Article 41 In any of the following circumstances, if it is necessary to lay off more than 21 employees or less than 21 employees, but accounting for more than 11% of the total employees of the enterprise, the employing unit shall explain the situation to the trade union or all employees 31 days in advance, and after listening to the opinions of the trade union or employees, the staff reduction plan may be reported to the labor administrative department:
(1) Reorganization is carried out in accordance with the provisions of the enterprise bankruptcy law;
(2) serious difficulties occur in production and operation;
(3) The enterprise needs to reduce its staff after changing the labor contract due to the change of production, major technological innovation or adjustment of operation mode;
(4) The labor contract cannot be performed due to major changes in the objective economic conditions on which the labor contract was concluded.

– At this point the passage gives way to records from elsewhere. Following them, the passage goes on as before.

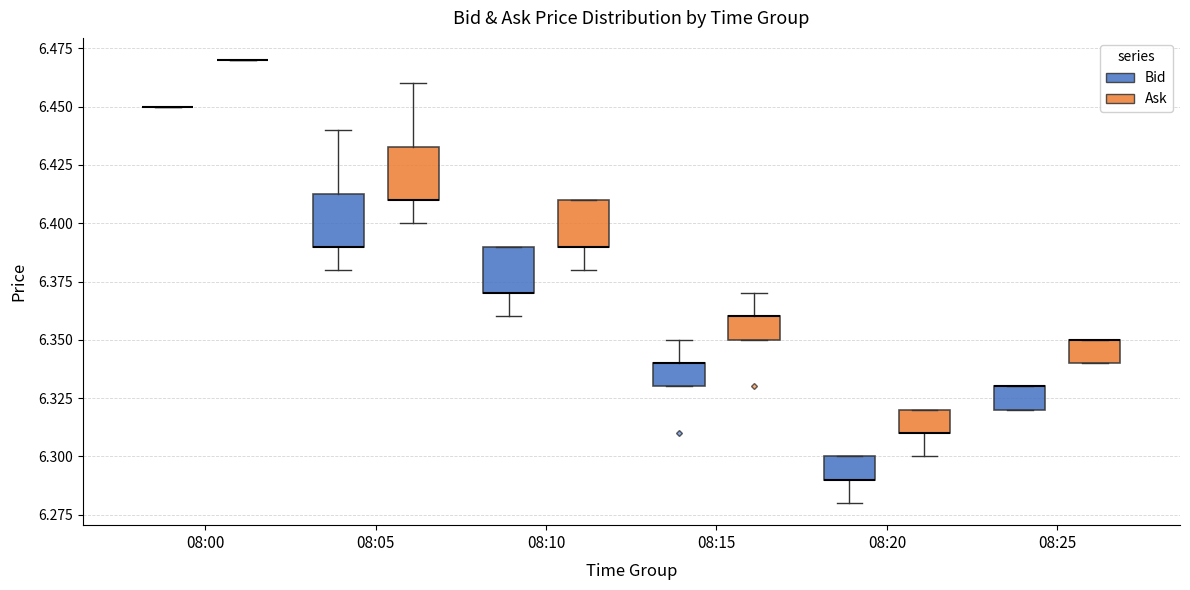

Reading left to right, read every box against the y-axis: the position of its median line, the range the box covers, and the ends of its whiskers. The values are not printed on the chart, so give them approximately, as read against the axis.

08:00 (Bid): box collapsed to a line at 6.450, whiskers 6.450 to 6.450
08:00 (Ask): box collapsed to a line at 6.470, whiskers 6.470 to 6.470
08:05 (Bid): median 6.390 (drawn on the box's lower edge), box 6.390 to 6.415, whiskers 6.380 to 6.440
08:05 (Ask): median 6.410 (drawn on the box's lower edge), box 6.410 to 6.435, whiskers 6.400 to 6.460
08:10 (Bid): median 6.370 (drawn on the box's lower edge), box 6.370 to 6.390, whiskers 6.360 to 6.390
08:10 (Ask): median 6.390 (drawn on the box's lower edge), box 6.390 to 6.410, whiskers 6.380 to 6.410
08:15 (Bid): median 6.340 (drawn on the box's upper edge), box 6.330 to 6.340, whiskers 6.330 to 6.350
08:15 (Ask): median 6.360 (drawn on the box's upper edge), box 6.350 to 6.360, whiskers 6.350 to 6.370
08:20 (Bid): median 6.290 (drawn on the box's lower edge), box 6.290 to 6.300, whiskers 6.280 to 6.300
08:20 (Ask): median 6.310 (drawn on the box's lower edge), box 6.310 to 6.320, whiskers 6.300 to 6.320
08:25 (Bid): median 6.330 (drawn on the box's upper edge), box 6.320 to 6.330, whiskers 6.320 to 6.330
08:25 (Ask): median 6.350 (drawn on the box's upper edge), box 6.340 to 6.350, whiskers 6.340 to 6.350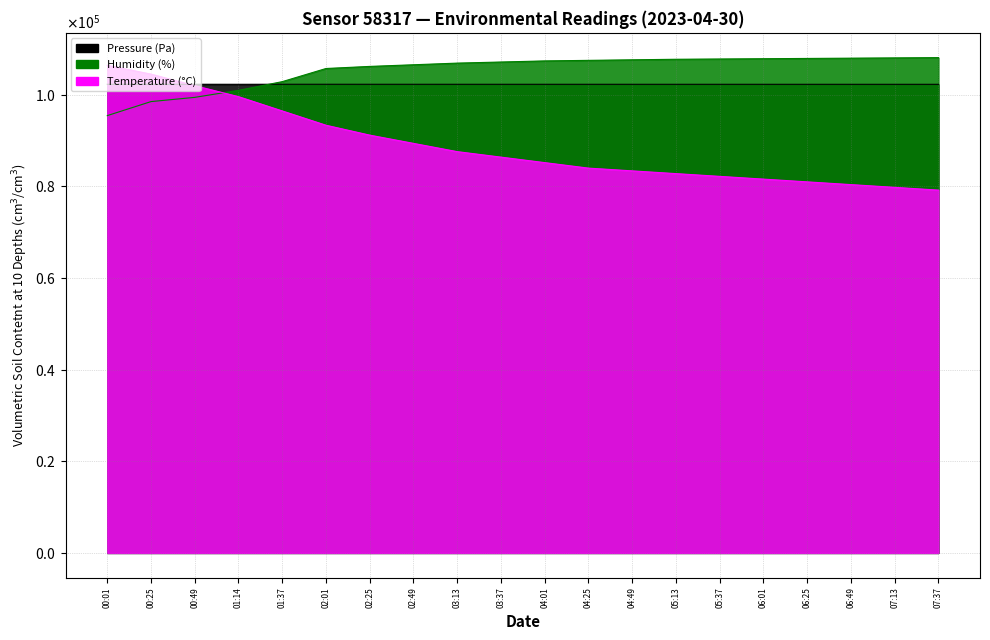

How many values in the pressure series exceed 102297?

10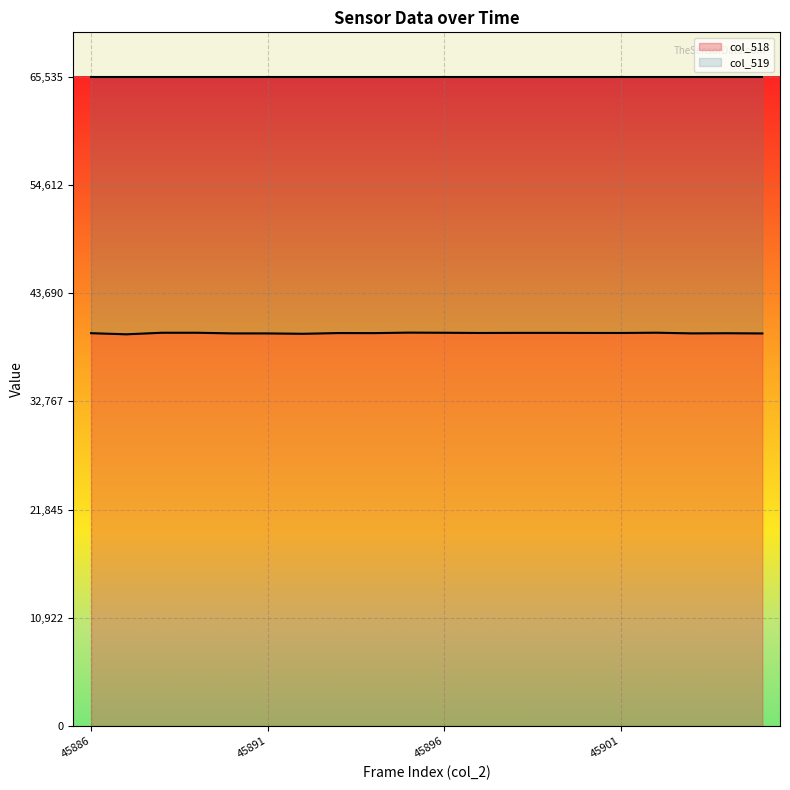

What is the greatest value displayed?

39698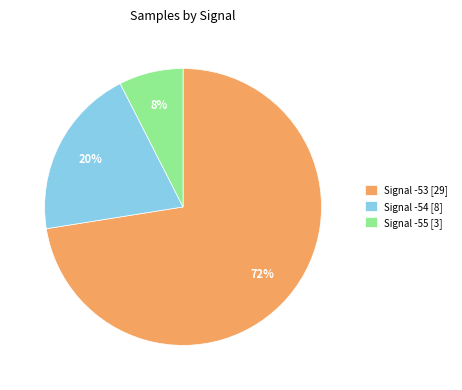

Is it true that Signal -55 [3] is 18% of the pie?

False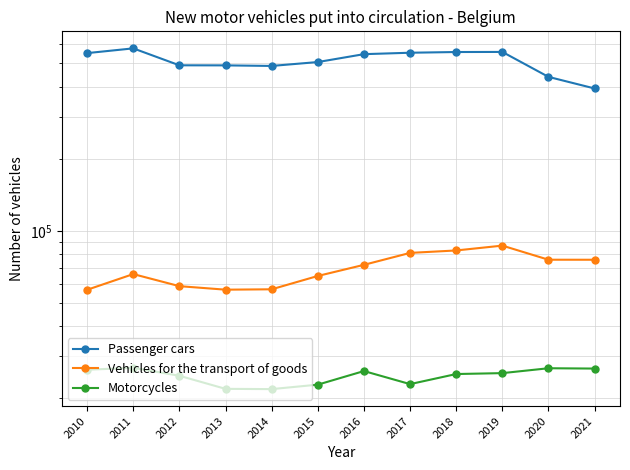

How many lines are shown in the chart?

3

When retrenching personnel, priority should be given to retaining the following personnel:
(1) concluding a long-term fixed-term labor contract with the unit;
(2) concluding an open-ended labor contract with this unit;
(3) There are no other employees in the family, and there are elderly people or minors who need to be supported.
if the employing unit reduces the number of employees in accordance with the provisions of the first paragraph of this article, and re-hires employees within six months, it shall notify the retrenched employees and give priority to recruiting the retrenched employees under the same conditions.

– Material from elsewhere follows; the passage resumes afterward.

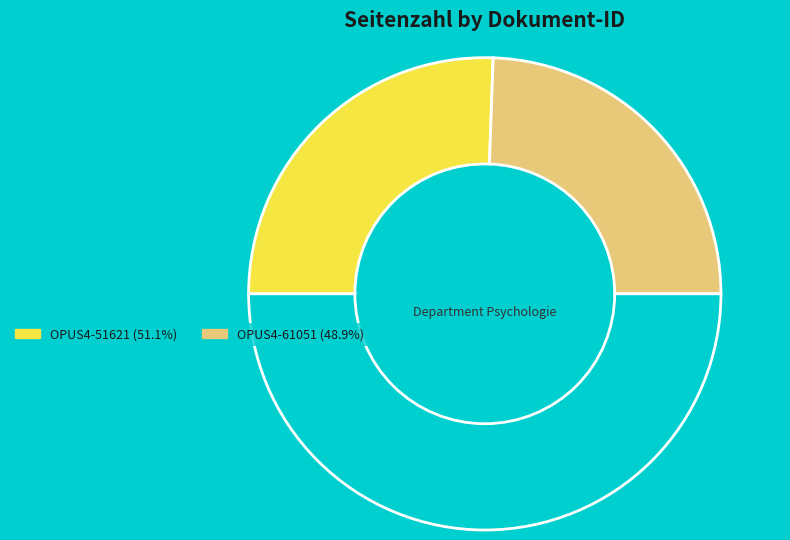

How many slices are in this pie chart?

3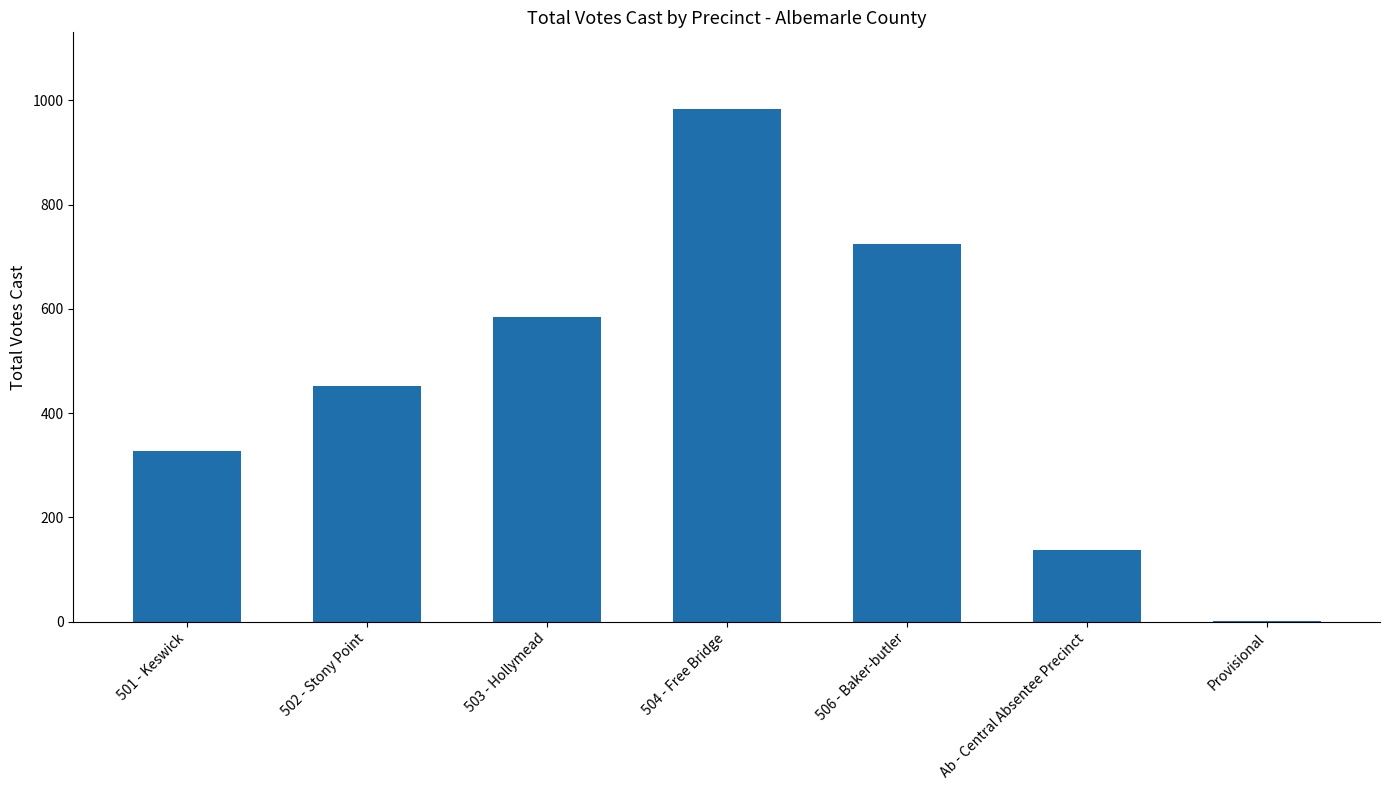

What is the maximum value shown in the chart?

983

Article 42 The employing unit shall not terminate the labor contract in accordance with the provisions of Articles 41 and 41 of this Law if the employee is under any of the following circumstances:
(1) The employee who is exposed to occupational hazards has not undergone occupational health examination before leaving his post, or the suspected occupational disease patient is under diagnosis or medical observation;
(2) Party B suffers from occupational diseases or work-related injuries in this unit and is confirmed to have lost or partially lost the ability to work;
(3) Being sick or injured at work, within the prescribed medical treatment period;
(4) Female employees are in pregnancy, childbirth and lactation;
(5) Having worked continuously in this unit for fifteen years and less than five years before the statutory retirement age;
(6) other circumstances stipulated by laws and administrative regulations.